Above is a Sketch/ProtoPie mockup I made showing improved, more adaptive listening and response behavior for the Siri virtual assistant on iOS. Siri’s listening and turn-taking behavior were key areas of design responsibility in my last few years at Apple. (Disclaimer: the mockup includes a listening animation and some standard library elements created by other designers).
I advocated the point of view that a virtual assistant needs to be more than smart. It needs to be a good listener. This means active, adaptive listening, taking into account the hesitations, disfluencies, interruptions, and overlaps that happen naturally when humans talk to each other.
A virtual assistant needs to be more than smart.
It needs to be a good listener.
Assistant outputs should make use of the right sensory channel — visual, auditory, or tactile — for the situation, and visual UI changes should be subtle and incremental, rather than jumpy or jarring.

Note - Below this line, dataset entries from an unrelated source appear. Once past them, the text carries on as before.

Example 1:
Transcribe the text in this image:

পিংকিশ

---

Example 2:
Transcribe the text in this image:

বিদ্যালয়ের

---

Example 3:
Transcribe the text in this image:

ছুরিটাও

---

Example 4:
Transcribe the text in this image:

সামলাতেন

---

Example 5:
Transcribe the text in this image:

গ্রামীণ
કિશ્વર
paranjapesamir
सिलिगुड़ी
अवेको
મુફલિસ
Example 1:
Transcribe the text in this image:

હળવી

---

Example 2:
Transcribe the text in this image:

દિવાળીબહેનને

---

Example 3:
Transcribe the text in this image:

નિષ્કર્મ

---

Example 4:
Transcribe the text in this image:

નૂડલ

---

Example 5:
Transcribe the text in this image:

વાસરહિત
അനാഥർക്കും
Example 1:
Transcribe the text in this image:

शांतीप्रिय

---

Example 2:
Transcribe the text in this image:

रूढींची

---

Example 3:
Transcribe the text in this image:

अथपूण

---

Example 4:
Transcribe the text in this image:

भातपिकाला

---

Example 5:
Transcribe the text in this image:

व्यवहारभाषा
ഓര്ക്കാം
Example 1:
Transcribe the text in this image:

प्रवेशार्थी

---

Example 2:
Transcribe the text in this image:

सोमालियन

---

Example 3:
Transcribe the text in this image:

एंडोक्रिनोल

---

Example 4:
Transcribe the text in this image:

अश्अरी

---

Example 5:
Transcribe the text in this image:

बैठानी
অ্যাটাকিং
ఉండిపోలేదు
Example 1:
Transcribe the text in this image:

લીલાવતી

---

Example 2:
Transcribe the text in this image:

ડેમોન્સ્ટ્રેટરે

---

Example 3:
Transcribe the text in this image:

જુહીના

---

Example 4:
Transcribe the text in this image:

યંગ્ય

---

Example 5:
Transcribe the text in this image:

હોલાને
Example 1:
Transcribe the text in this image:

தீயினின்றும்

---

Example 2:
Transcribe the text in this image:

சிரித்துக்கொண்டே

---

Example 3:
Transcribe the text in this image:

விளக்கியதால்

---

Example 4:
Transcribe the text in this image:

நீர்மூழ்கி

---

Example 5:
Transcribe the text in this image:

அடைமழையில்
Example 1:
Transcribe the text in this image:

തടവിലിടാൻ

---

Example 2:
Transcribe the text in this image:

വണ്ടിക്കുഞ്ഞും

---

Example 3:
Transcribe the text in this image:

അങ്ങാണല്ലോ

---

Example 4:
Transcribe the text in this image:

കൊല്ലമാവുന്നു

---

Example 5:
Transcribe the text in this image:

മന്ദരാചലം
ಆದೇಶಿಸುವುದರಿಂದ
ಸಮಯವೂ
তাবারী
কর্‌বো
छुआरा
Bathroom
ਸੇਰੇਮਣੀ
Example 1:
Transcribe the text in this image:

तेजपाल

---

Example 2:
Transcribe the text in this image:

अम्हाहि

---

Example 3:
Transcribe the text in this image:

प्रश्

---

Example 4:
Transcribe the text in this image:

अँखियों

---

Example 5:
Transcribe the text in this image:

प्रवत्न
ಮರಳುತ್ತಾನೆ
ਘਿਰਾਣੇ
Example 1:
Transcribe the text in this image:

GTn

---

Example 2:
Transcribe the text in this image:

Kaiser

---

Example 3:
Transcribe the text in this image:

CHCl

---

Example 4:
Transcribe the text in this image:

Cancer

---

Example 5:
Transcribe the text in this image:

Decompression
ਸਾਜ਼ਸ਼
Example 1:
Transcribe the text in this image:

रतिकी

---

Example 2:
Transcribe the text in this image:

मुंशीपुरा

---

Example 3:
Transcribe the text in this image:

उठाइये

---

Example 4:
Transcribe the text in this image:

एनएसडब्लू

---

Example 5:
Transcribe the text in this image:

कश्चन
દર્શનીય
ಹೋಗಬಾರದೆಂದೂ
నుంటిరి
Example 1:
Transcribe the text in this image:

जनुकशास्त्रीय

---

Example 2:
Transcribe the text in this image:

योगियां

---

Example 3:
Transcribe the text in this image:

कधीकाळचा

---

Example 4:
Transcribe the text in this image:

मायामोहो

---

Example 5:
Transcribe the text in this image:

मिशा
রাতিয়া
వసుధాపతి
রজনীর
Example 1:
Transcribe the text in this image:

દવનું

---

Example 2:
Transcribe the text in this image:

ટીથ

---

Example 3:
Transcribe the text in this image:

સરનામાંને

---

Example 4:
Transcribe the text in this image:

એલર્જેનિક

Customers expect buttons, tabs, and menus to look and behave the same way over time in a graphical app as features are added, and they (consciously or not) expect the same from the fundamental buildings blocks of a voice user interface. As a voice assistant gains features or knowledge over time, it should remain familiar in terms of how and when it listens or speaks, and how it structures certain key patterns of conversation, such as those surrounding authentication or payment.
We expect and rely on more detailed, verbose spoken outputs when the virtual assistant is part of or paired with our cars, because we need to keep our attention on the road. However, the same level of verbosity might feel superfluous or annoying in situations where we can digest the same information more quickly by reading a screen.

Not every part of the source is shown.